## EXERCISE AIM:
Reproduce the data below word for word, leaving out the pictures.

## THE RECORDS:
=-=-=-=-=

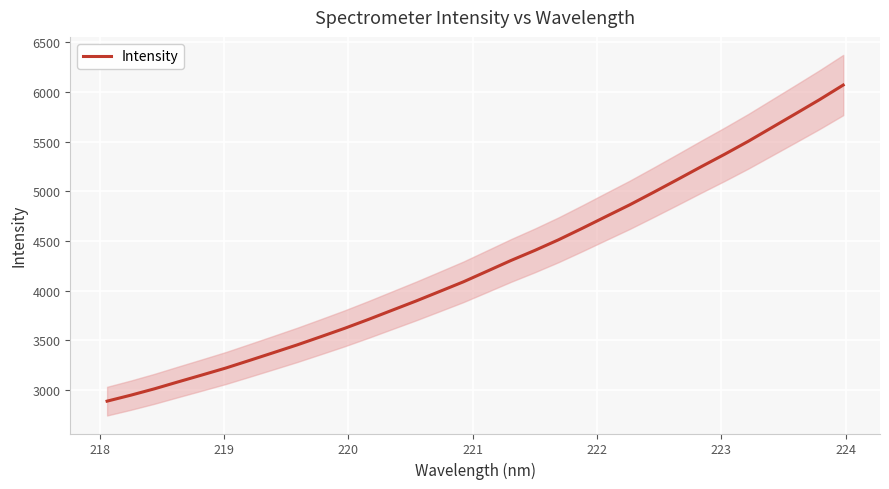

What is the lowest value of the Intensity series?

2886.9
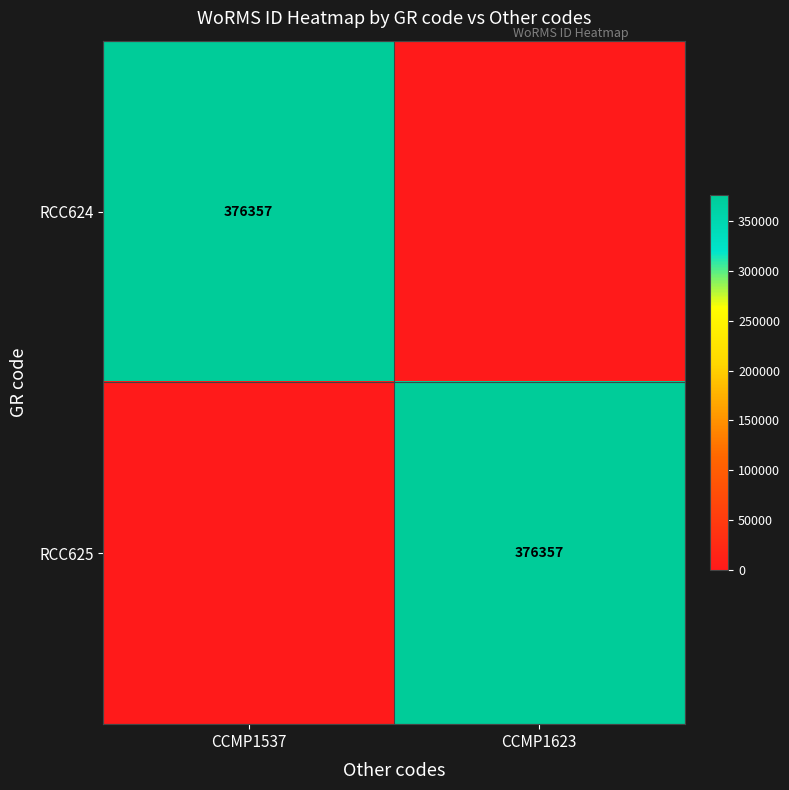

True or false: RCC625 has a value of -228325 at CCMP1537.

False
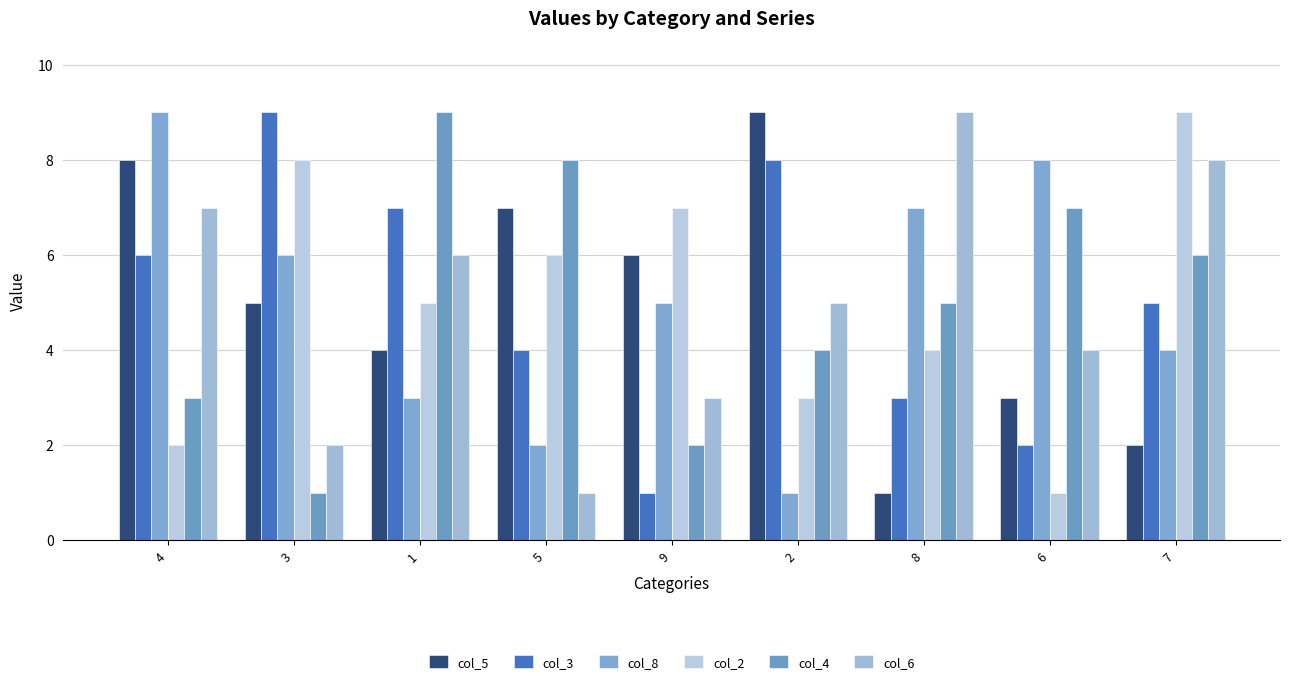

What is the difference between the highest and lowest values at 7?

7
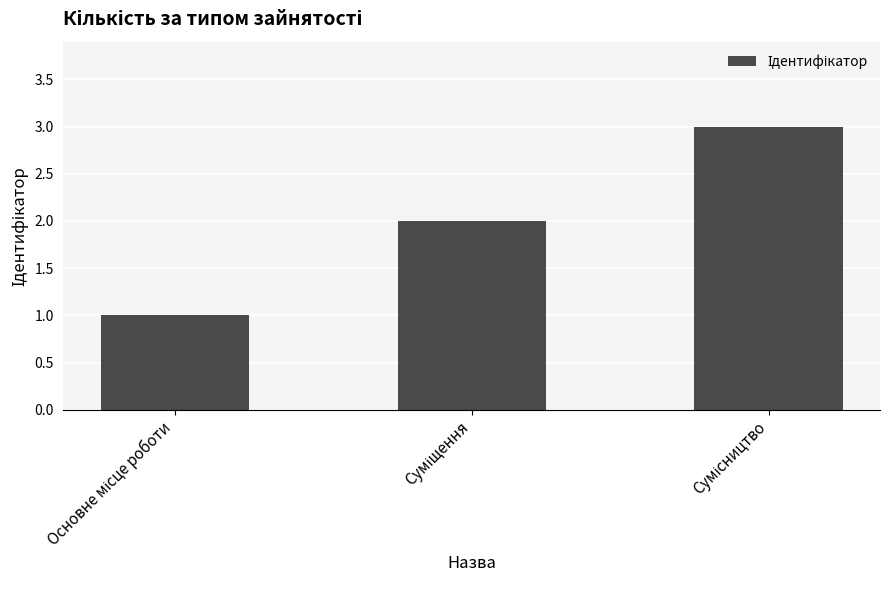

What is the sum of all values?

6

=-=-=-=-=

## EXERCISE ANSWER:
What is the lowest value of the Intensity series?

2886.9

True or false: RCC625 has a value of -228325 at CCMP1537.

False

What is the difference between the highest and lowest values at 7?

7

What is the sum of all values?

6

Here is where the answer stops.